Este movimento consolida, no plano estratégico, a priorização do negócio de distribuição e a estabilidade de longo prazo que o grupo vem perseguindo. A extensão se alinha ao redesenho societário recente, no qual a controladora fortaleceu o comando e o foco em redes por meio do contrato para compra da fatia da Previ pela Iberdrola, que simplifica a governança e reforça o foco em redes. Com horizonte de concessão ampliado, a companhia ganha base para um ciclo plurianual de CAPEX em qualidade, combate a perdas e digitalização, melhorando a previsibilidade de remuneração sobre a base regulatória e a capacidade de orquestrar ganhos de eficiência que se traduzem em valor para clientes e acionistas.
Operacionalmente e no âmbito regulatório, a prorrogação preserva o acesso a um ambiente de remuneração estável, no qual investimentos entram gradualmente na base e são pagos via Parcela B, enquanto custos não gerenciáveis fluem pela Parcela A. Essa lógica foi recentemente evidenciada no reajuste tarifário da Elektro aprovado em agosto, que reforçou a remuneração via Parcela B, sinalizando continuidade do ciclo de redes no grupo. Para Pernambuco, a previsibilidade até 2060 reduz riscos de fim de contrato e permite planejar reforços e modernizações de rede, apoiando metas de qualidade e a disciplina de custos que influenciam o Fator X e a trajetória de eficiência das distribuidoras.
Em termos de resultados, a extensão coroa uma evolução já visível nos números: no segundo trimestre, a companhia reportou melhoria operacional apoiada por revisões e reajustes, inclusive na própria área pernambucana. Os resultados do 2T25 impulsionados pela revisão tarifária da Neoenergia Pernambuco mostraram como o desenho tarifário e a execução de eficiência vêm sustentando EBITDA e caixa, criando um círculo virtuoso em que qualidade e investimentos se convertem em métricas financeiras mais robustas. Com a concessão estendida, a Neoenergia tende a capturar esse efeito por mais tempo, mantendo disciplina de capital alocada a projetos com retorno regulado e mensurável.

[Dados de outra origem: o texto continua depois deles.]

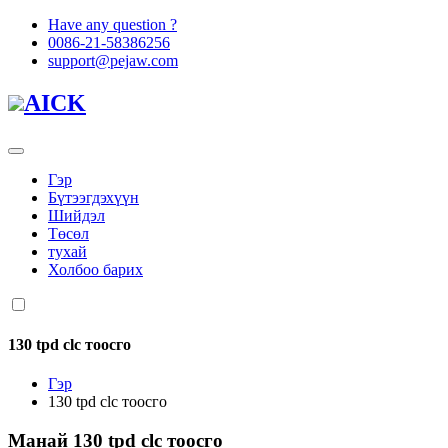
Have any question ?
0086-21-58386256
support@pejaw.com
AICK
Гэр
Бүтээгдэхүүн
Шийдэл
Төсөл
тухай
Холбоо барих
130 tpd clc тоосго
Гэр
130 tpd clc тоосго
Манай
130 tpd clc тоосго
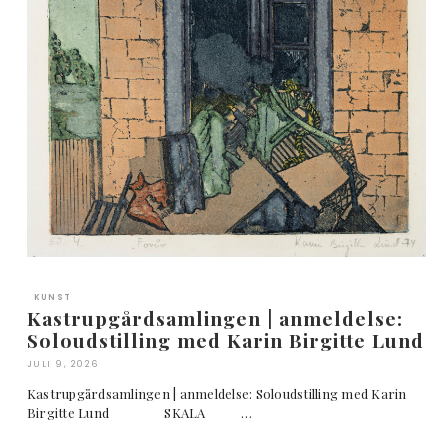
KUNST
Kastrupgårdsamlingen | anmeldelse:
Soloudstilling med Karin Birgitte Lund
JULI 9, 2026
Kastrupgårdsamlingen | anmeldelse: Soloudstilling med Karin
Birgitte Lund SKALA …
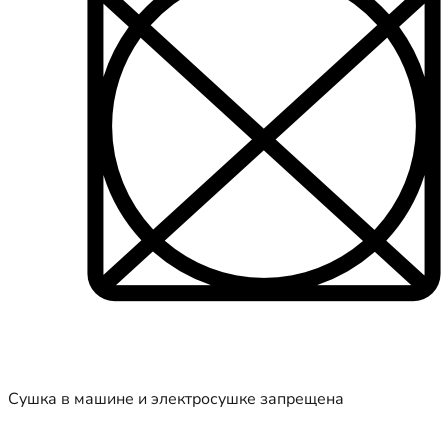
Сушка в машине и электросушке запрещена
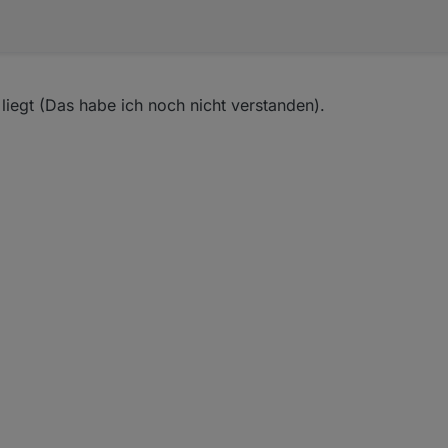
liegt (Das habe ich noch nicht verstanden).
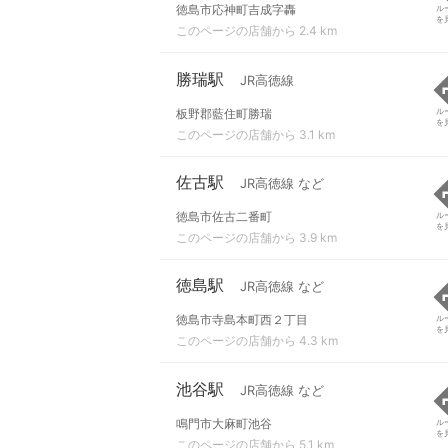
徳島市応神町吉成字轟
ル
を
このページの店舗から 2.4 km
勝瑞駅
JR高徳線
板野郡藍住町勝瑞
ル
を
このページの店舗から 3.1 km
佐古駅
JR高徳線 など
徳島市佐古二番町
ル
を
このページの店舗から 3.9 km
徳島駅
JR高徳線 など
徳島市寺島本町西２丁目
ル
を
このページの店舗から 4.3 km
池谷駅
JR高徳線 など
鳴門市大麻町池谷
ル
を
このページの店舗から 5.1 km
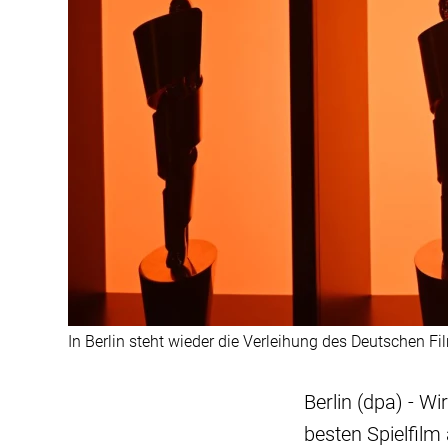
In Berlin steht wieder die Verleihung des Deutschen Fil
Berlin (dpa) - W
besten Spielfil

Por fim, a prorrogação dialoga com a forma como a empresa financia seu crescimento em redes: reciclagem seletiva de portfólio para destravar capital e reduzir alavancagem de projetos maduros. A estratégia de rotação de ativos na transmissão com venda de 50% de lotes e desalavancagem associada exemplifica esse playbook, ao liberar recursos para reinvestimentos em distribuição sem comprometer a solidez financeira. Em conjunto, governança simplificada, ambiente regulatório previsível e disciplina na alocação formam a base para a Neoenergia sustentar a qualidade do serviço em Pernambuco e a rentabilidade para seus acionistas ao longo do novo ciclo concessório.